Foi editada a Lei nº 16.578 do Estado de Santa Catarina  que disciplina, naquele Estado da Federação, o uso dos termos “cartório” e “cartório Extrajudicial” (ao final, transcrito o inteiro teor do dispositivo).

Certamente não é supérflua ou desnecessária, como à primeira vista pode parecer, a edição de um dispositivo legal desta natureza.

É fato que pessoas e empresas, percebendo a existência de um potencial para ganhos e vantagens econômicas, venham a se apropriar indevidamente da denominação cartório para suas atividades comerciais ou empresariais. Exemplo notório é o CARTÓRIO POSTAL, empresa privada, que em nada se relaciona com os cartórios ou os correios e tem como atividade econômica fundamental a prestação de serviços intimamente ligados aos serviços prestados privativamente pelos notários e registradores brasileiros.

O aprofundamento da análise desta lei estadual, suas características, méritos, eventuais falhas e a oportunidade e conveniência de sua replicação em outros estados ou, quiçá, em nível federal, não é o tema deste trabalho (isso certamente será feito pelos colegas catarinenses e de outros estados do país). O que ora se propõe é uma análise, ainda que rasteira e superficial, de um desdobramento dela decorrente: o surgimento no cenário nacional desta lei estadual reascendeu o velho debate que existe no seio da classe notarial e registral, sobre a conveniência do abandono da velha denominação, substituindo-a pelo nome que consta da Constituição e de Lei federal regulamentadora.

_Instruções do exercício:_ Retome, por favor, o texto sobre a lei de Santa Catarina que disciplina o uso do termo “cartório” e dê continuidade a ele logo após a última frase apresentada.

_Dados brutos:_
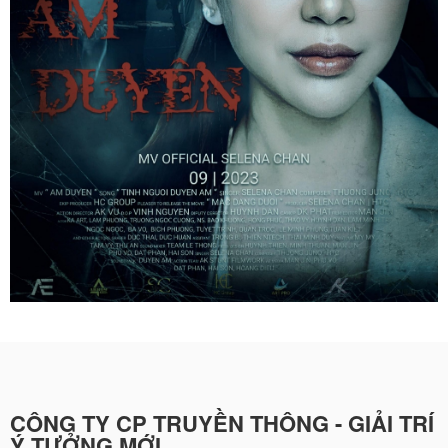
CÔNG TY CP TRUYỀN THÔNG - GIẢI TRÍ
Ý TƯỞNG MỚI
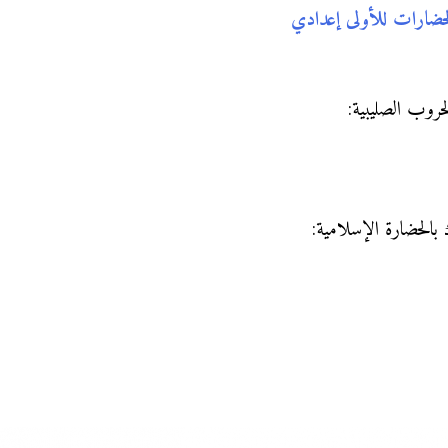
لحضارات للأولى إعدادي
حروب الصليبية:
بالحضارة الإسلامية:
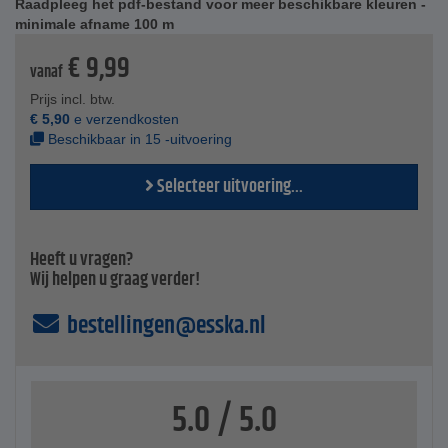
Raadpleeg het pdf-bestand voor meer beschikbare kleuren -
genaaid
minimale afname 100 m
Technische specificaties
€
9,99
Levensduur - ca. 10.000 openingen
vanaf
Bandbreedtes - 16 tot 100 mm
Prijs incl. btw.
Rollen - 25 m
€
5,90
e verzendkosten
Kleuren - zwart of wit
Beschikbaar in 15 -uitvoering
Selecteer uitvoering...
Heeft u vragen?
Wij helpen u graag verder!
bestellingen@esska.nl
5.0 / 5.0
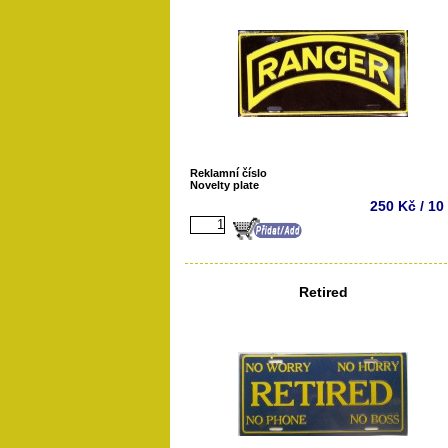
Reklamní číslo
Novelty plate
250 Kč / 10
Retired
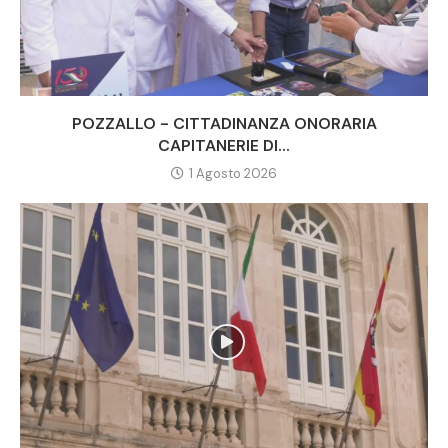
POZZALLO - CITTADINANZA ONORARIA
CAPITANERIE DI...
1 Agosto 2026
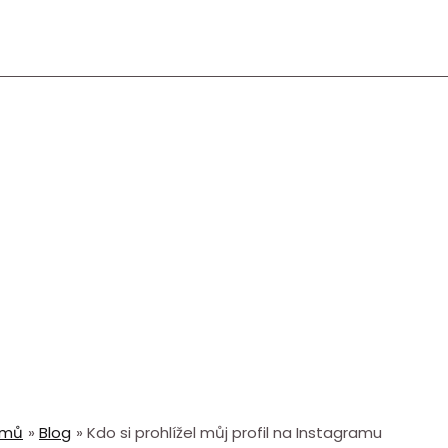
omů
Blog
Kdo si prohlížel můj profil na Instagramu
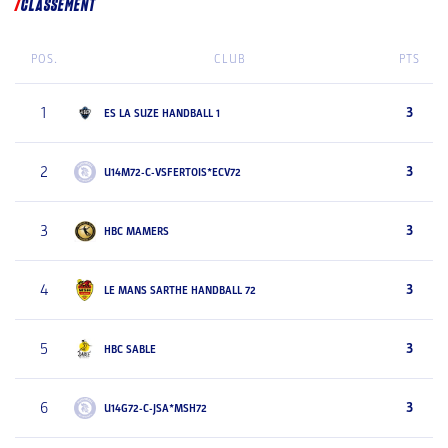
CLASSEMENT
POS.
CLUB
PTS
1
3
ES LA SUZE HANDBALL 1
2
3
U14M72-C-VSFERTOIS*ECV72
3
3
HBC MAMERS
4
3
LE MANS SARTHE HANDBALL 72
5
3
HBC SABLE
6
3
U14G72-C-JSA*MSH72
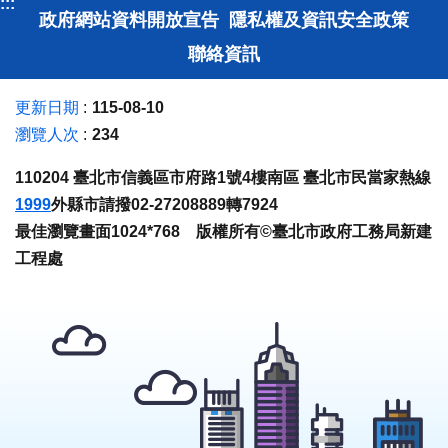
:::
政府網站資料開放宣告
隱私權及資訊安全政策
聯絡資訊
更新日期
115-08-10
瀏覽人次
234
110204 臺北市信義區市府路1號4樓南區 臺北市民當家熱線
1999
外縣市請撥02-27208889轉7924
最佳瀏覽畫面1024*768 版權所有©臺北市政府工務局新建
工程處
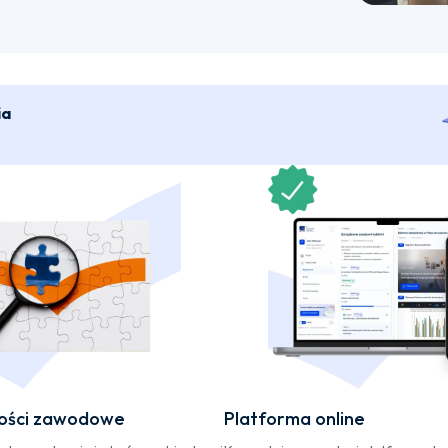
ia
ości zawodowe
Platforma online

--

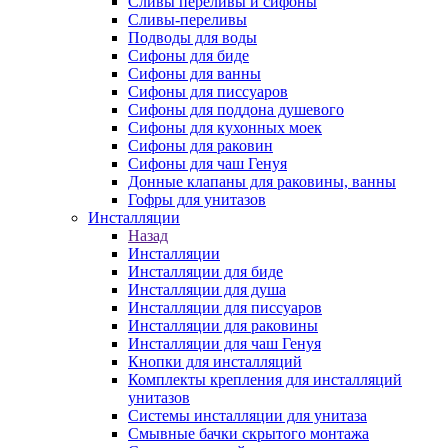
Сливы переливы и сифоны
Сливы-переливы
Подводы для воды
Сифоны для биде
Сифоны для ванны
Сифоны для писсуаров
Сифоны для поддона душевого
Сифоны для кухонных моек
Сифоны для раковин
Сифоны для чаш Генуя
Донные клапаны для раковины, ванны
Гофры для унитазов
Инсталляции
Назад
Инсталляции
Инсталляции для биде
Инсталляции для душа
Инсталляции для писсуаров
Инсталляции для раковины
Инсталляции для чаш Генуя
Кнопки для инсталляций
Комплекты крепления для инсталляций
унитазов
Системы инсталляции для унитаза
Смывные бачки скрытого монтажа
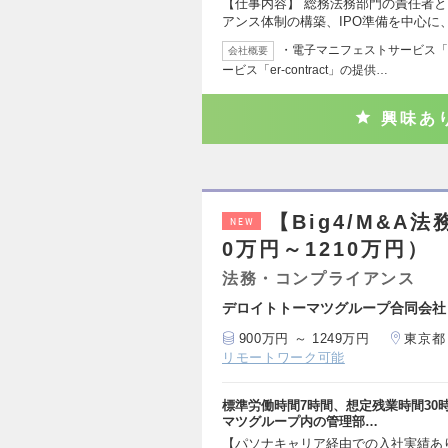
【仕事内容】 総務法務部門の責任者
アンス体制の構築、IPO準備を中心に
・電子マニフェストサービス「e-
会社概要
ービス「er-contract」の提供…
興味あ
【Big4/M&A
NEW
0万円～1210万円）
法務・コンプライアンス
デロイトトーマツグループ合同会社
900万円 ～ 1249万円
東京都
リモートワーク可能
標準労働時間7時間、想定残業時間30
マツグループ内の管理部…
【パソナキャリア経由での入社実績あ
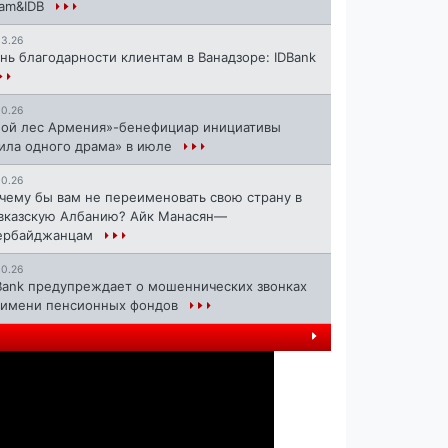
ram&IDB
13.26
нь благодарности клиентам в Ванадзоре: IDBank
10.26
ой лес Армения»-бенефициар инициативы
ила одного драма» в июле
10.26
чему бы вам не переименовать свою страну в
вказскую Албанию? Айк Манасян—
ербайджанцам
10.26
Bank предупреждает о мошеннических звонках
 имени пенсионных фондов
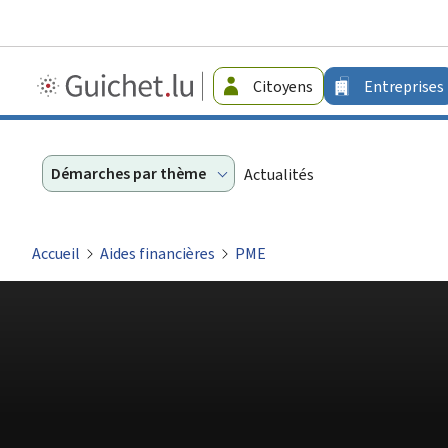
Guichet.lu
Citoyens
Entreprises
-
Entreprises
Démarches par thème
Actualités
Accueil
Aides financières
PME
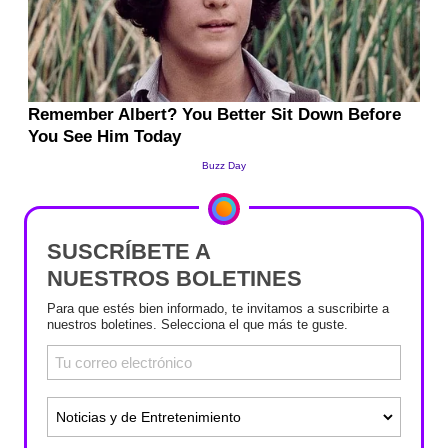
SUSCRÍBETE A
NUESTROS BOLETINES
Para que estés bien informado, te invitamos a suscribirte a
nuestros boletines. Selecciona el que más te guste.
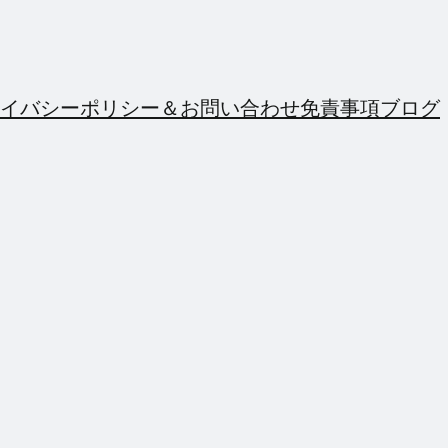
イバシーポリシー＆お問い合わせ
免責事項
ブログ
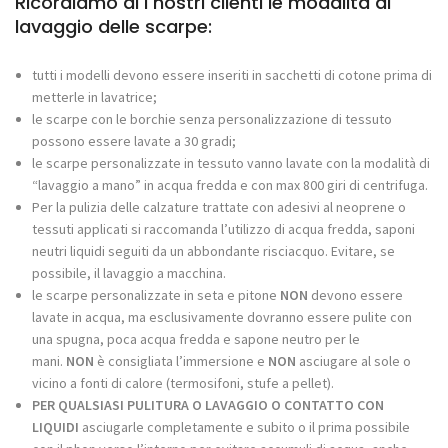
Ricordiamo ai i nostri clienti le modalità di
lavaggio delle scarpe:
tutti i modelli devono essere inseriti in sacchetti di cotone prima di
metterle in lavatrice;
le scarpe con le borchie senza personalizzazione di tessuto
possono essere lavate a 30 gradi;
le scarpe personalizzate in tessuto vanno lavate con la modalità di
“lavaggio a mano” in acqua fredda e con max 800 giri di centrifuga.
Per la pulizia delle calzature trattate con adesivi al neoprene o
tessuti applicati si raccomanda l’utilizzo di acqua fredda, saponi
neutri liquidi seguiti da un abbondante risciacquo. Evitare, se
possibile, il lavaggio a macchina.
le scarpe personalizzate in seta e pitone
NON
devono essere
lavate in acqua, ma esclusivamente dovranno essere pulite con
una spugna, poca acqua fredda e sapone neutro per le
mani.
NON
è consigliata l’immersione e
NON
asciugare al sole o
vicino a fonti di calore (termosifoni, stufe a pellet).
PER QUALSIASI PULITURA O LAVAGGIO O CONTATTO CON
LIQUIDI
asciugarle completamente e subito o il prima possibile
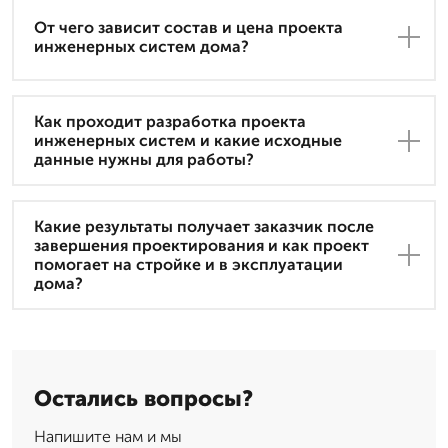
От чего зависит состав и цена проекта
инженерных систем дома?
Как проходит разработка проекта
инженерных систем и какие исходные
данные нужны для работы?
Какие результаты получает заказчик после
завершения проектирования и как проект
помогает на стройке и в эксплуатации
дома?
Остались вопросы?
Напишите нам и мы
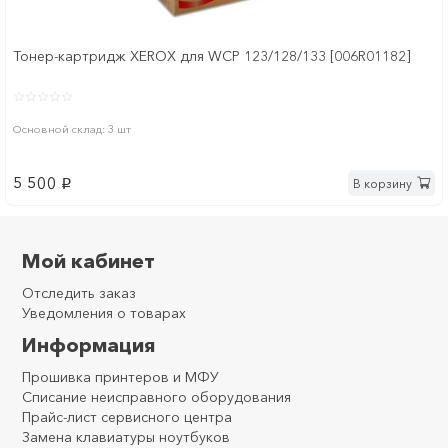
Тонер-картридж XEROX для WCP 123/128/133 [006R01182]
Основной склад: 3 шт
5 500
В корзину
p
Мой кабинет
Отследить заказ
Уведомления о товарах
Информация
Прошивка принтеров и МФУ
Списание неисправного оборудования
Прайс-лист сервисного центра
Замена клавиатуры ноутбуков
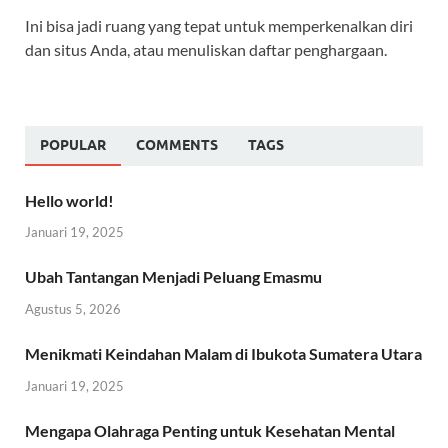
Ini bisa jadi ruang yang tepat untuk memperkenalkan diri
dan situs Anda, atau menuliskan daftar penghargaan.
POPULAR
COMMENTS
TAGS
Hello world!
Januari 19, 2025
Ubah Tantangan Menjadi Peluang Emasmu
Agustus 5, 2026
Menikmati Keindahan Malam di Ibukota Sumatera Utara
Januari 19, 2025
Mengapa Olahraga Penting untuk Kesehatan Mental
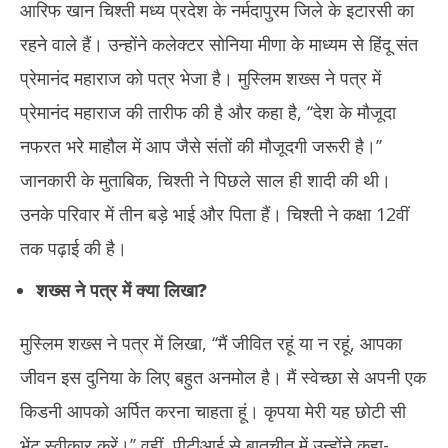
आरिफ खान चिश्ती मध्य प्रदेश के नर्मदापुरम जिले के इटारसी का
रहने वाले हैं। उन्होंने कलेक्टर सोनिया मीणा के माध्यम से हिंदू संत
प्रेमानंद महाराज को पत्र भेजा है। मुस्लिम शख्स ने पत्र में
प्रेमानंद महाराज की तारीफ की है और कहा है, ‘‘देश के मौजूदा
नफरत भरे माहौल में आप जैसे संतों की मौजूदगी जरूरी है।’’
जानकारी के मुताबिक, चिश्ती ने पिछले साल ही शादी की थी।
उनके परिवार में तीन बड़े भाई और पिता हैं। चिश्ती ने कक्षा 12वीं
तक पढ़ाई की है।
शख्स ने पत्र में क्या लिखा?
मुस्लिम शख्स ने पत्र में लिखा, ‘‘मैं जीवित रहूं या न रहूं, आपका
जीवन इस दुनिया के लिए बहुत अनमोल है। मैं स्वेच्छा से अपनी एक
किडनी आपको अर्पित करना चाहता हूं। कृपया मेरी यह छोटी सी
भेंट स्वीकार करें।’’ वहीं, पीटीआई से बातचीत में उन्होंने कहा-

_Resposta ao exercício:_
O texto oficial da Lei 8935/94 – que, dispondo sobre os serviços notariais e de registro, regulamentou o artigo 236 da Constituição Federal – em  suas mais de 3500 palavras,  efetivamente não contém uma única vez o termo cartório (se algum leitor cético duvidar do resultado alcançado pelo editor de textos utilizado pelo autor, fica o desafio: confira por si próprio).

É bem verdade, entretanto, que a palavra “cartórios” foi acrescida ao título da lei para melhor identificar tal dispositivo. Trata-se, efetivamente, da “lei dos cartórios” e este codinome consta da publicação disponível no Portal da Legislação – acesso porhttp://www.planalto.gov.br/ccivil_03/Leis/L8935.htm.

Ressalve-se ainda que a Constituição Federal, no referido artigo 236, igualmente não se utiliza da expressão Cartório, para se referir ao local físico onde notários e oficiais de registro exercem as suas funções. Em seu parágrafo 3º encontra-se a disposição: O ingresso na atividade … não se permitindo que qualquer serventia fique vaga, sem abertura de concurso… (grifei).

Parece evidente, que no lugar da palavra serventia o constituinte poderia ter usado a denominação pela qual, há décadas, é conhecido popularmente este tipo de serviço público: cartório. Entretanto, curiosamente, isso não foi feito.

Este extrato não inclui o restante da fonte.